It was 10 years later on the same course, so there was a romance to it. I shot 69 on Saturday and called my mom. She said Dad wouldn't last much longer. I went out Sunday to win it for him. But I had built this huge mountain, too big to climb. I shot a 79. I played with [eventual champion] Fuzzy Zoeller. I won't say hostile, but the crowd was for him. I felt I was letting my dad down, I wanted it so badly. He died one or two weeks later.

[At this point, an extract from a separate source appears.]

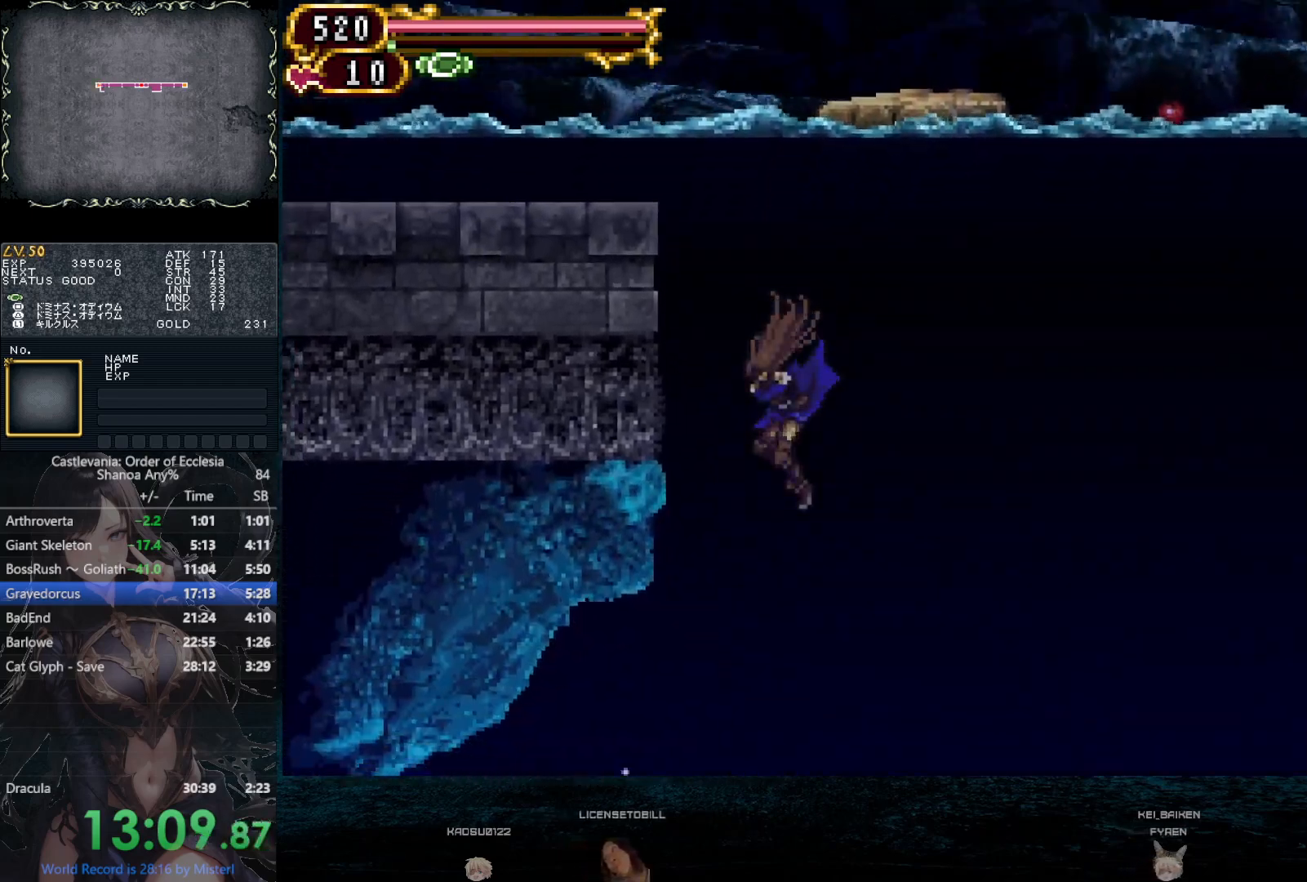
{"dt_ms": 500, "buttons": ["DPAD_LEFT"], "left_stick": "center", "right_stick": "center", "button_events": [[450, "DPAD_LEFT", "down"]]}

Did you two grow closer in the months leading up to his death?
My dad opened up like I'd never seen. He told stories about being a young man — 19, 20 — in the Depression. How he left Oklahoma for Seattle with the clothes on his back and hopped trains, knocked on doors, worked mines, walked ridge lines. He called it "being a bum." He was with two other young guys. Lord knows what they went through; people look to hurt young kids. Ask yourself, "Could I set out with nothing in my pocket — no money, no car, no cell phone — and make it from Oklahoma to Seattle?" It's amazing what his generation endured.

I couldn't find this golf course without the GPS.
That's my point. We're soft today.

Was your dad in your thoughts at Medinah?
Absolutely. I hadn't won since 1985. From '86-'89 I played horrible, distracted golf. I'd started a design company. I put golf second. So in the winter of '89, I said to myself, "You're approaching 45. Let's make 1990 special. The time is now." My game was fine, but my mind was confused. I'd forgotten how to think like a winner. Good things started happening. Quality shots. Better focus. Two weeks before Medinah, I had a dream that I won. Again, there are no coincidences.